**Given data**
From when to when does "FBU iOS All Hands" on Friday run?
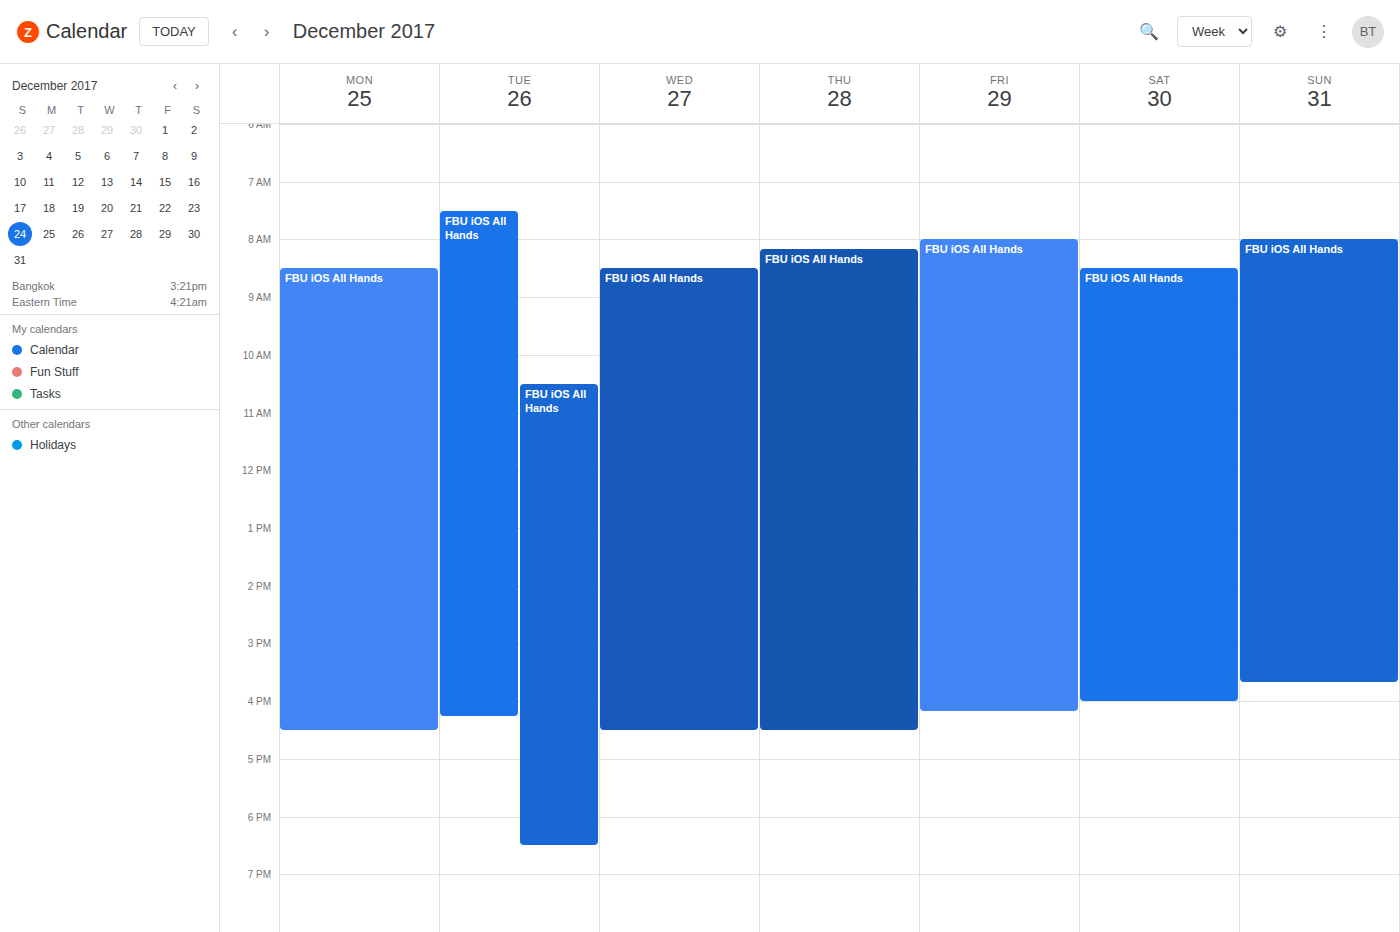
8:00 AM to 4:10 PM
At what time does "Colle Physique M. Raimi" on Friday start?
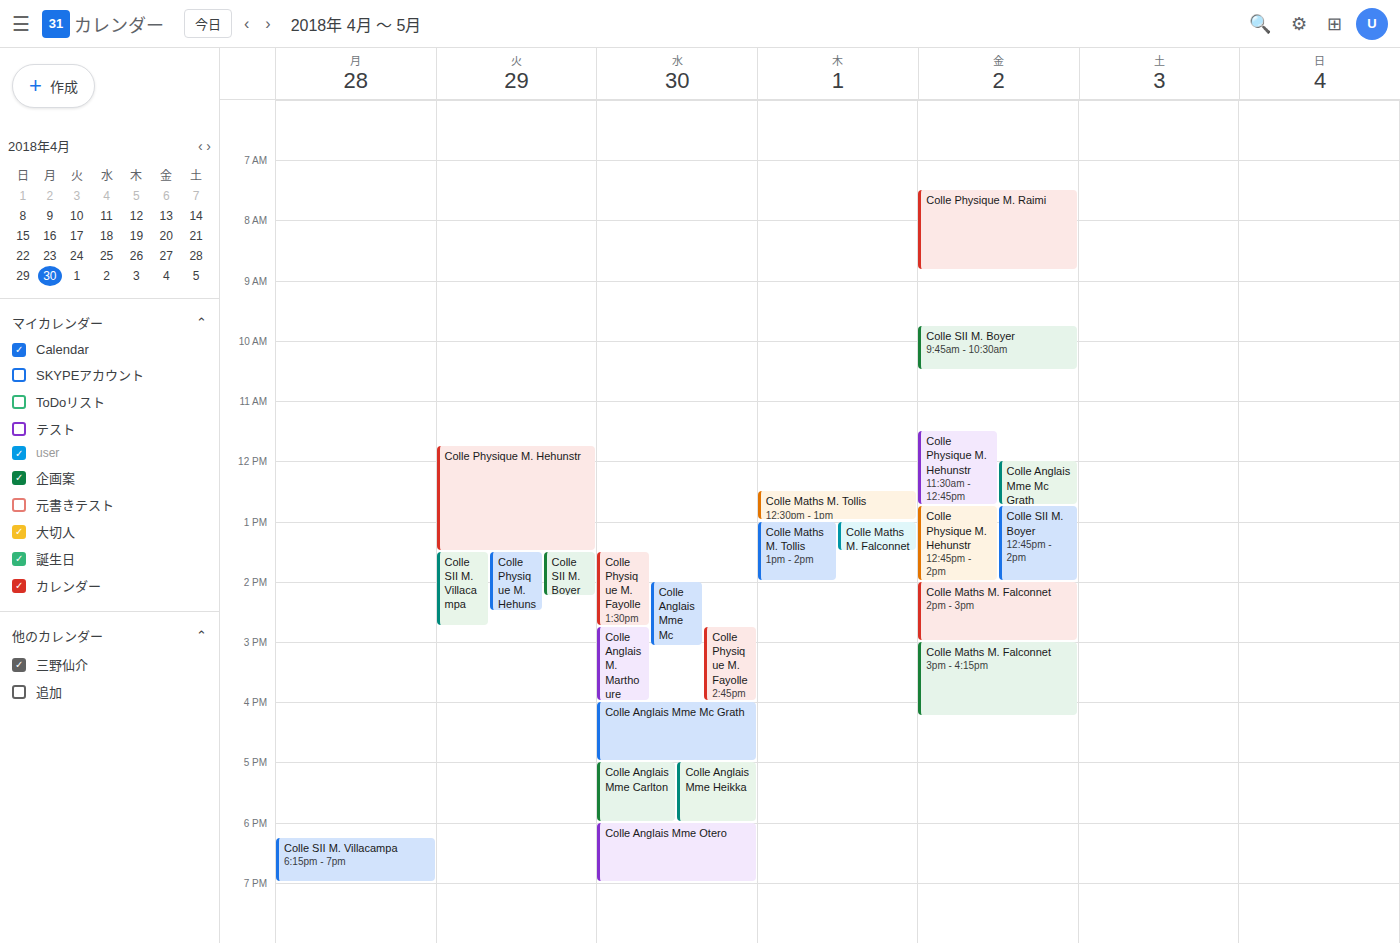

--

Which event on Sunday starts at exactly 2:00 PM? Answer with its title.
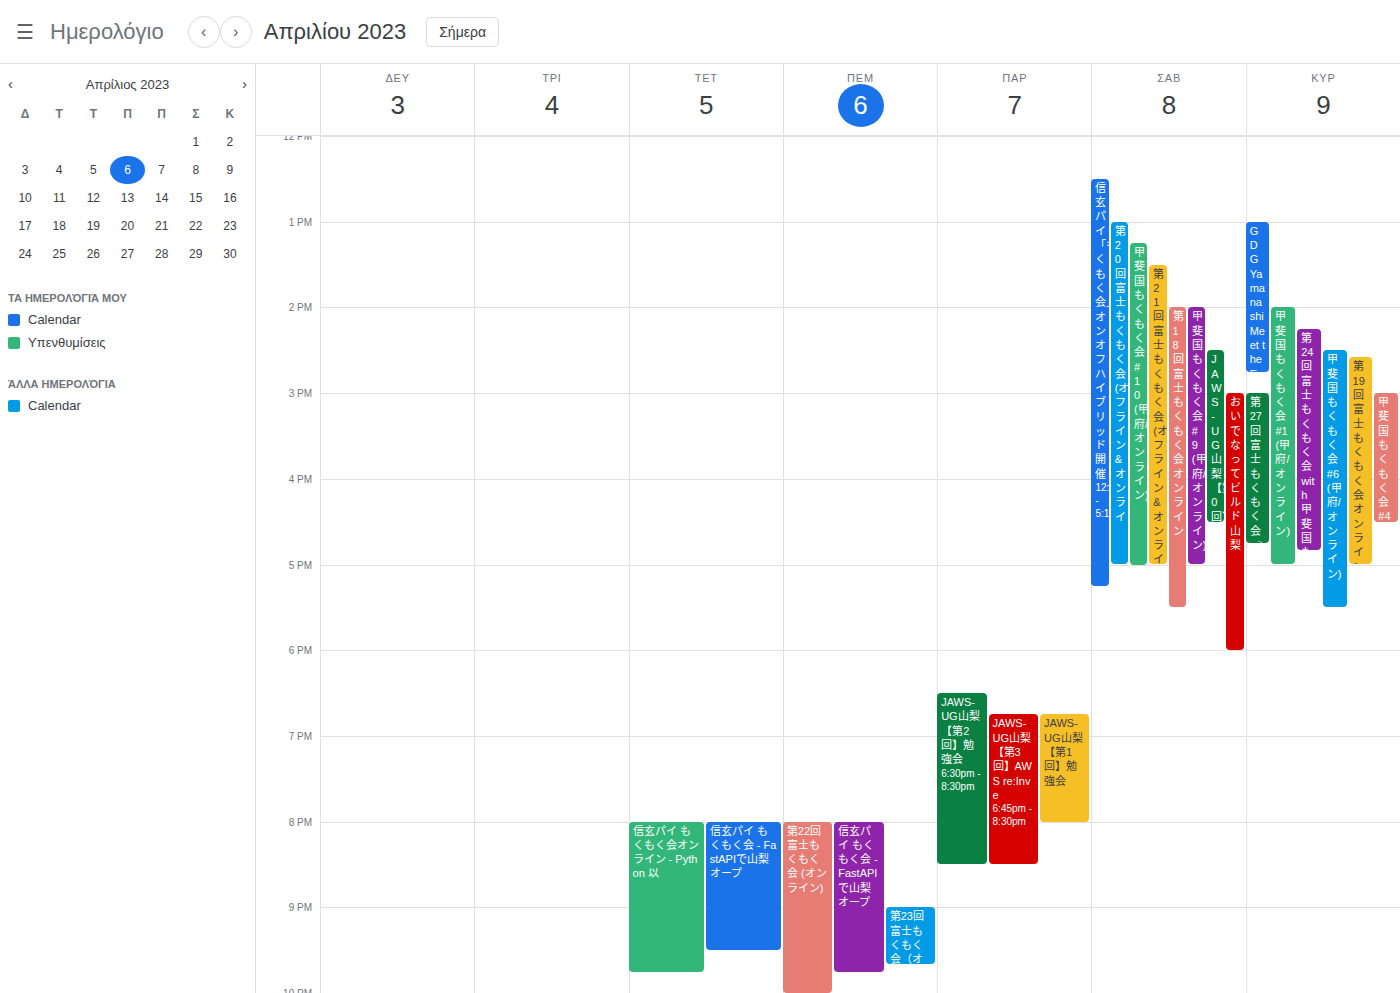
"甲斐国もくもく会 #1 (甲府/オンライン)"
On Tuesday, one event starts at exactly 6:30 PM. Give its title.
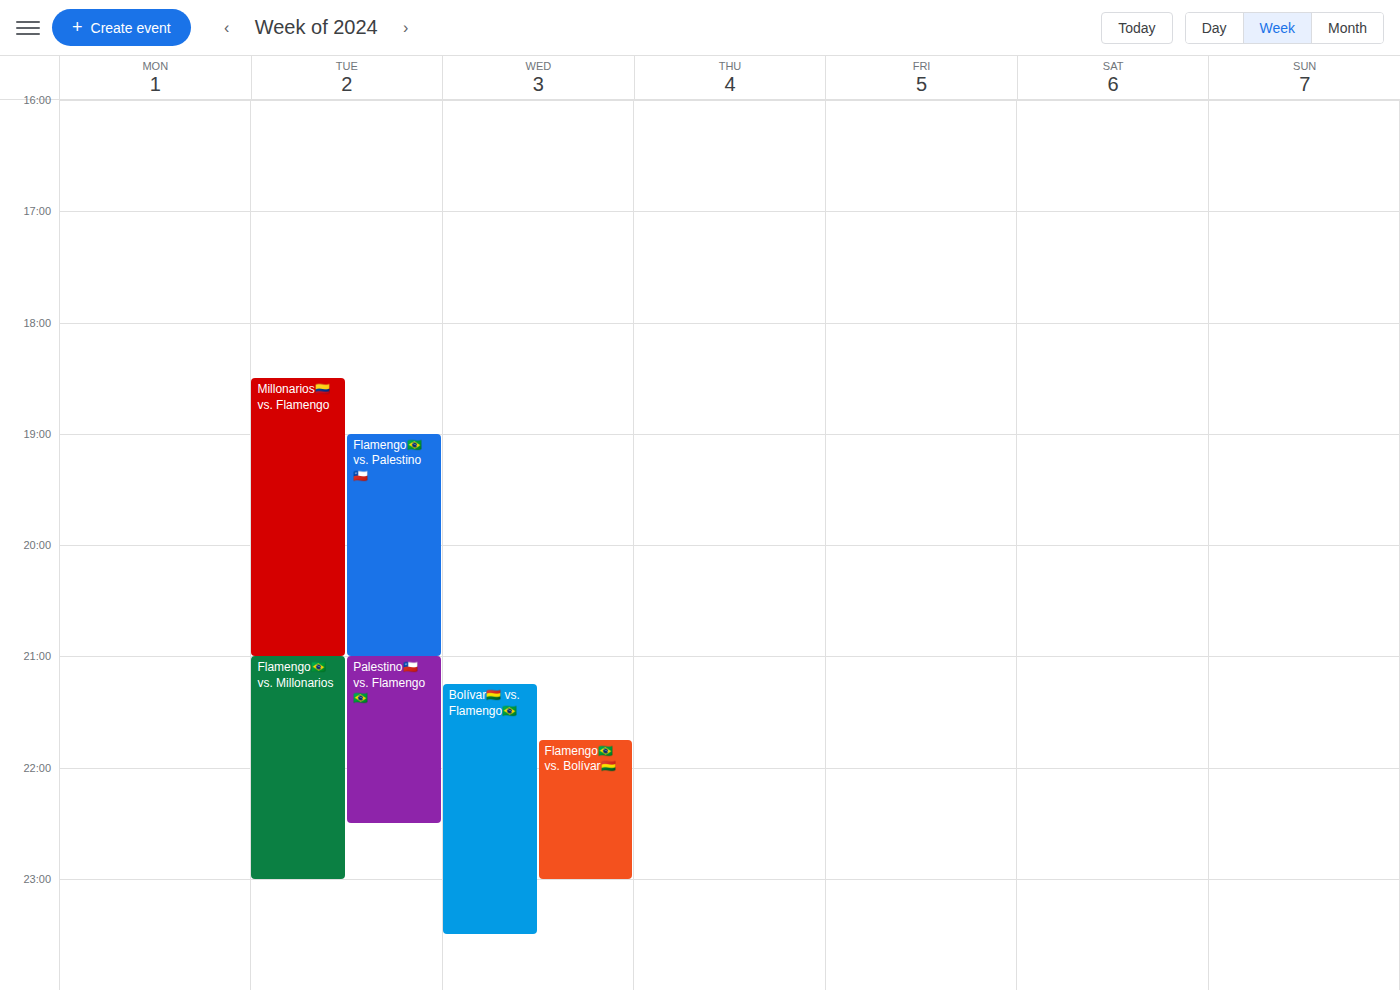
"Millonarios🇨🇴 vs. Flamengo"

**Directions for this task**
Count the lines in the entries above that contain the string "exactly", with case counting, and reply with only that number.

**Response below**
2